Written request A
From the travel passage below, list every inlet of the large bay inside the Mokpo harbor entrance, with the direction and destination of each.
Written request B
Answer each question from the travel passage below:
(i) About how high is the heap of straw that covers the dead around Kunsan?
(ii) At what time did the travelers leave Kunsan?
(iii) What is the average depth of the harbor at Mokpo?
Begin Reading text
A peculiar feature of the country around Kunsan is the abundance of the human debris strewed about the fields and hills. The people instead of burying their dead frequently put them down on the ground and cover them up with a heap of straw about three feet high. With the rains and winds it does not take long for the straw to rot and be blown away, and the bones are laid bare. This I have never noticed in any other part of Korea except once in one of the southern cities of Chulla-do where some years ago a fight took place between the Tong-Haks and soldiers, and all the dead were left unburied for the dogs and ravens.

We left Kunsan at six o’clock next morning and arrived at Mokpo the evening of the same day. The entrance to the harbor of Mokpo is only about four hundred yards wide, and the tidal water rushes in and out with a speed or nine knots an hour, so small steamers are often turned back by the current. Inside the entrance opens a large bay with three inlets: north towards the magistracy of Moo-An, south into the rich valleys of Hai-Nam, and east by Mokpo. The harbor is very large and exceptionally deep, averaging ten fathoms and even within a hundred yards of the shore the water is as much as nine fathoms deep. Although I was in Mokpo twice before the port was opened I could now hardly recognize the place. The transformation was as in one of the Arabian tales. Two years ago Mokpo consisted of a few Korean huts anchored to a large bare rock rising abruptly from the water and surrounded by large stretches of rice-fields and mud-flats. Now all the huts have disappeared. Instead of the mud-flats there are nicely laid out streets with new Japanese stores all along them; the shore by the rock is reclaimed, and there is room enough for building customs store-houses and for loading and unloading boats.
End Reading text
Begin Supplied information
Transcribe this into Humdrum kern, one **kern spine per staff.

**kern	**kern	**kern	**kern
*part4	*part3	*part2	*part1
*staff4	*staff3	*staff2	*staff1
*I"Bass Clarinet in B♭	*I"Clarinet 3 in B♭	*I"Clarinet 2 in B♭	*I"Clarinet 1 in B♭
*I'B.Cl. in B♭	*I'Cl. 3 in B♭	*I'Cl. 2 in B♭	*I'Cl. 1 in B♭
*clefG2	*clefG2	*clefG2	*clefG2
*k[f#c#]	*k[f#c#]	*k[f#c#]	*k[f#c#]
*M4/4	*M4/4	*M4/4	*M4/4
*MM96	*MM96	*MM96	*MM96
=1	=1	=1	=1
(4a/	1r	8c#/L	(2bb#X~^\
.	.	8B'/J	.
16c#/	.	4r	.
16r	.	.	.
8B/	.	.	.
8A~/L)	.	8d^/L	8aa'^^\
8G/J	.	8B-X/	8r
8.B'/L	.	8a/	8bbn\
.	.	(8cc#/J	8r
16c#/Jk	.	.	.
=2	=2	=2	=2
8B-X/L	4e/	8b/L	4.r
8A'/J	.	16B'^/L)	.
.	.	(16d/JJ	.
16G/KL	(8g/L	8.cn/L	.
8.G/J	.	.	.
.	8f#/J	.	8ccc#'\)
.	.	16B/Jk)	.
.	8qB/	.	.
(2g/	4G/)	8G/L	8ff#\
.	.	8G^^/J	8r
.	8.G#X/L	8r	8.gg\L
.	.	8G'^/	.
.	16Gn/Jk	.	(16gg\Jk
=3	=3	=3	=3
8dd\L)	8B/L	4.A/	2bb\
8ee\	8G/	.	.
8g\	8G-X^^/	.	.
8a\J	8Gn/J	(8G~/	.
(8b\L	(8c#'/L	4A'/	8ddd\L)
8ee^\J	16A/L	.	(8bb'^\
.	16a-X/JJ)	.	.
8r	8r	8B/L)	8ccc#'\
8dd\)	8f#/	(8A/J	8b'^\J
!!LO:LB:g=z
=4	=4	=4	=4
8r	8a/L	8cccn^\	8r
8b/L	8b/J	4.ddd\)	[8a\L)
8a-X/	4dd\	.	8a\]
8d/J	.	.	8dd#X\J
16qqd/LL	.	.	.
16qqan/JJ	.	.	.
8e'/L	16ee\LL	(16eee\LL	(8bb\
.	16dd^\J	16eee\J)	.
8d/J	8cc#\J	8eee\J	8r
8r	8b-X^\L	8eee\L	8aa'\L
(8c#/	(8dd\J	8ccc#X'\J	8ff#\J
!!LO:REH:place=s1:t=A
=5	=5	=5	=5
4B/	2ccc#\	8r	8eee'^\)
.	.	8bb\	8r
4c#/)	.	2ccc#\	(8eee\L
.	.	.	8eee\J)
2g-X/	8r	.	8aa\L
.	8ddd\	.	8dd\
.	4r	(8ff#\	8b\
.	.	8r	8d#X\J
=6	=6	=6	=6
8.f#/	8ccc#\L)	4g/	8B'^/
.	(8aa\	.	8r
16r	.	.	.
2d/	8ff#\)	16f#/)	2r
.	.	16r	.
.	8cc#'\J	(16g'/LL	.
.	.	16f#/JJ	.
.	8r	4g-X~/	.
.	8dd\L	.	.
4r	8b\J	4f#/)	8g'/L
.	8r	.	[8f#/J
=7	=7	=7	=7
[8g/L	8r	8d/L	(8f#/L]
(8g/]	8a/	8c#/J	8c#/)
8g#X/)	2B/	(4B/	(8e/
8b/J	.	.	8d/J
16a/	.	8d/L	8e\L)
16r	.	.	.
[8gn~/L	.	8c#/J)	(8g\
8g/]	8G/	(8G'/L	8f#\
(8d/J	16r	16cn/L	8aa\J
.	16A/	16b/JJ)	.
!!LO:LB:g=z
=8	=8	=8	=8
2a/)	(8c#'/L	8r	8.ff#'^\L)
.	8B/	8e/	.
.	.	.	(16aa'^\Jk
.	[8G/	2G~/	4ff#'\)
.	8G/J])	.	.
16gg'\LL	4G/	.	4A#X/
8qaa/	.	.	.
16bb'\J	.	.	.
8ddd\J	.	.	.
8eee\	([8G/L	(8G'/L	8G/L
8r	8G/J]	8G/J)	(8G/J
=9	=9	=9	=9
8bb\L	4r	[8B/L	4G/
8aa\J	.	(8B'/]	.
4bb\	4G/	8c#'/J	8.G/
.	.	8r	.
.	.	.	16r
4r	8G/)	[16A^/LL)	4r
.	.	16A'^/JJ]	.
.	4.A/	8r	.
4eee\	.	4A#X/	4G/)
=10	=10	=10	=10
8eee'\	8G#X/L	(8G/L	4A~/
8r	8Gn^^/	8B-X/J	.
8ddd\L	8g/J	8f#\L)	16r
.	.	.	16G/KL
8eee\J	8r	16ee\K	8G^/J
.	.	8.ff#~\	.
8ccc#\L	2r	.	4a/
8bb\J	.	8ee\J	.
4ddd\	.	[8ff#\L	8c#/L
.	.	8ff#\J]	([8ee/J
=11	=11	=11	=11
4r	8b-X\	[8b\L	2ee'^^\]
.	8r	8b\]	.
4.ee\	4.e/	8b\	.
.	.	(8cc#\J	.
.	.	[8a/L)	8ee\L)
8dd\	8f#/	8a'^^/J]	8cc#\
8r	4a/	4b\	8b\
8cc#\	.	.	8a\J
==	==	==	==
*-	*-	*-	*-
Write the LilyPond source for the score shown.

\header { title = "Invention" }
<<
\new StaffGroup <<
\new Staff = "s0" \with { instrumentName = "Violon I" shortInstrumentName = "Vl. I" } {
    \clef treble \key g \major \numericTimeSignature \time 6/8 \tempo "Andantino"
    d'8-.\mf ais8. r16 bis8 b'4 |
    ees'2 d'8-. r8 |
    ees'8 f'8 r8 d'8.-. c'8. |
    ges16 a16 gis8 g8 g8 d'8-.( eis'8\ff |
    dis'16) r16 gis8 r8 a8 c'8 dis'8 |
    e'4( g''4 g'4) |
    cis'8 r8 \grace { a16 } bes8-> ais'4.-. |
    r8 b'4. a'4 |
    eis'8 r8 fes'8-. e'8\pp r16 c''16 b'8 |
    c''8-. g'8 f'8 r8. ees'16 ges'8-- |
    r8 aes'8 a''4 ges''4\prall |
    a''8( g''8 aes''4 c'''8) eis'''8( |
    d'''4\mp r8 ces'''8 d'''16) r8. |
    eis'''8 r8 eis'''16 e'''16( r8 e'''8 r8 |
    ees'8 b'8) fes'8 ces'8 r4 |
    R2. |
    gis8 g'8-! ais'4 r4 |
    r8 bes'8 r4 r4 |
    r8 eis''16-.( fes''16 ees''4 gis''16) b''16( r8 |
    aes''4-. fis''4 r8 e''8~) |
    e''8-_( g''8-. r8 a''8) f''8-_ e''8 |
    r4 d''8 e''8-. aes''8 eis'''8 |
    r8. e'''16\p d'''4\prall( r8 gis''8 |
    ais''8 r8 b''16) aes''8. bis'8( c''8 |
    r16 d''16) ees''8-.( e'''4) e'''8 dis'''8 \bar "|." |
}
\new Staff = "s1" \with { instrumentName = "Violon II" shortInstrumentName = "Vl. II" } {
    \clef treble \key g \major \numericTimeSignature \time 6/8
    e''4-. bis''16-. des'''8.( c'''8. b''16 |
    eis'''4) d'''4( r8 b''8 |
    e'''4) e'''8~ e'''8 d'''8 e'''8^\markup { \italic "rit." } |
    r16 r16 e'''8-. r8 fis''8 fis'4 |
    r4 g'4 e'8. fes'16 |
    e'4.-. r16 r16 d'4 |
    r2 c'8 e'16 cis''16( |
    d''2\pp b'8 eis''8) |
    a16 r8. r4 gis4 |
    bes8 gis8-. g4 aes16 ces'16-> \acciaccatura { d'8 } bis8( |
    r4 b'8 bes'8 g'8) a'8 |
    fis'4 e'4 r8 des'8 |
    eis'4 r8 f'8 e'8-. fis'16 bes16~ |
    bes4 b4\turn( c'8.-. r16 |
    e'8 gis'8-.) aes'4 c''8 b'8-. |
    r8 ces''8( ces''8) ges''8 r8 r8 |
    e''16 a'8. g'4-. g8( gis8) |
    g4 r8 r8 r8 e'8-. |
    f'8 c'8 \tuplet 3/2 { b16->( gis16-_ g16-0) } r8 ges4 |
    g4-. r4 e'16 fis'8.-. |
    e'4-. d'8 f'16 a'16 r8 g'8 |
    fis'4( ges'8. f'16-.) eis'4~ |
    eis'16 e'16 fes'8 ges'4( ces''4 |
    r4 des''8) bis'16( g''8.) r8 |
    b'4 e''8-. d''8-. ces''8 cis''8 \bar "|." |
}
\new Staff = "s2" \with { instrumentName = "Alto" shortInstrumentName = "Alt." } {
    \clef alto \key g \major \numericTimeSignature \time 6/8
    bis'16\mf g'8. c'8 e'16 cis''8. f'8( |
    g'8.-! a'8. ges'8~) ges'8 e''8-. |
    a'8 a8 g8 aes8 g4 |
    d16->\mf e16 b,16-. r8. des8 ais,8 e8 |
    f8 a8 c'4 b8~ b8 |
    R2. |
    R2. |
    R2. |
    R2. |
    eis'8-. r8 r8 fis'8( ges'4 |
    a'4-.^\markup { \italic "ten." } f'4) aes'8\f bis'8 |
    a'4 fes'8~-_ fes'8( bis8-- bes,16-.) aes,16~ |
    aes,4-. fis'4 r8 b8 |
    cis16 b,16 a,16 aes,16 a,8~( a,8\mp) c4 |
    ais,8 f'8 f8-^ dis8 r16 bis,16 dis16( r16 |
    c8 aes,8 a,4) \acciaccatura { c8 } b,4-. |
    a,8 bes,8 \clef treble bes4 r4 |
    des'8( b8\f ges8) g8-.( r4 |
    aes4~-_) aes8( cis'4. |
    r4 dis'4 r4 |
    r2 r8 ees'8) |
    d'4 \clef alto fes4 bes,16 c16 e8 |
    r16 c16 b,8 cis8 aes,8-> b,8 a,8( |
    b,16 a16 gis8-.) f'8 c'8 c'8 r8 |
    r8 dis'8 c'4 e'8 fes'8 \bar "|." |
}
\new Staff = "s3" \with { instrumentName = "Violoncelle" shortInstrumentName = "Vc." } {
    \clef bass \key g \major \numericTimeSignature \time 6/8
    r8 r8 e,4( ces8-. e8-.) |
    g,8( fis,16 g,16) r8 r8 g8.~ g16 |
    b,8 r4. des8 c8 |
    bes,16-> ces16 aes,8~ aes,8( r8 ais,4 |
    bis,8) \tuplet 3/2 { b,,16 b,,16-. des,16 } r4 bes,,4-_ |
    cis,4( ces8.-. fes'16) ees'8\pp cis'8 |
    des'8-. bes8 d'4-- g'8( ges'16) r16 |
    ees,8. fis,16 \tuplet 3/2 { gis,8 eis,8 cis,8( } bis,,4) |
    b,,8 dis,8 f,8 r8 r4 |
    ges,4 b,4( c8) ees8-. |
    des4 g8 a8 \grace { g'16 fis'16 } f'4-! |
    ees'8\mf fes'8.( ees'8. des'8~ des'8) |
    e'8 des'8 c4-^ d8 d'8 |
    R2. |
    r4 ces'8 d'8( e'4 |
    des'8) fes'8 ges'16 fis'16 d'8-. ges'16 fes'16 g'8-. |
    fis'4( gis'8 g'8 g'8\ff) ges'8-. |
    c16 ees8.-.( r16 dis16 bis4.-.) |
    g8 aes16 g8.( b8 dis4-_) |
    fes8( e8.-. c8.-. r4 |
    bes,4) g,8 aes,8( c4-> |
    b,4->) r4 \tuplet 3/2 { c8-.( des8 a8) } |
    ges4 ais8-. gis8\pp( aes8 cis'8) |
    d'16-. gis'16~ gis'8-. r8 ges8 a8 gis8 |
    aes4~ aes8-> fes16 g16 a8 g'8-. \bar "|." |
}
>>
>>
End Supplied information
Full solution A
North, toward the magistracy of Moo-An
South, into the rich valleys of Hai-Nam
East, by Mokpo

Full solution B
(i) About three feet high.
(ii) At six o'clock the next morning.
(iii) Ten fathoms.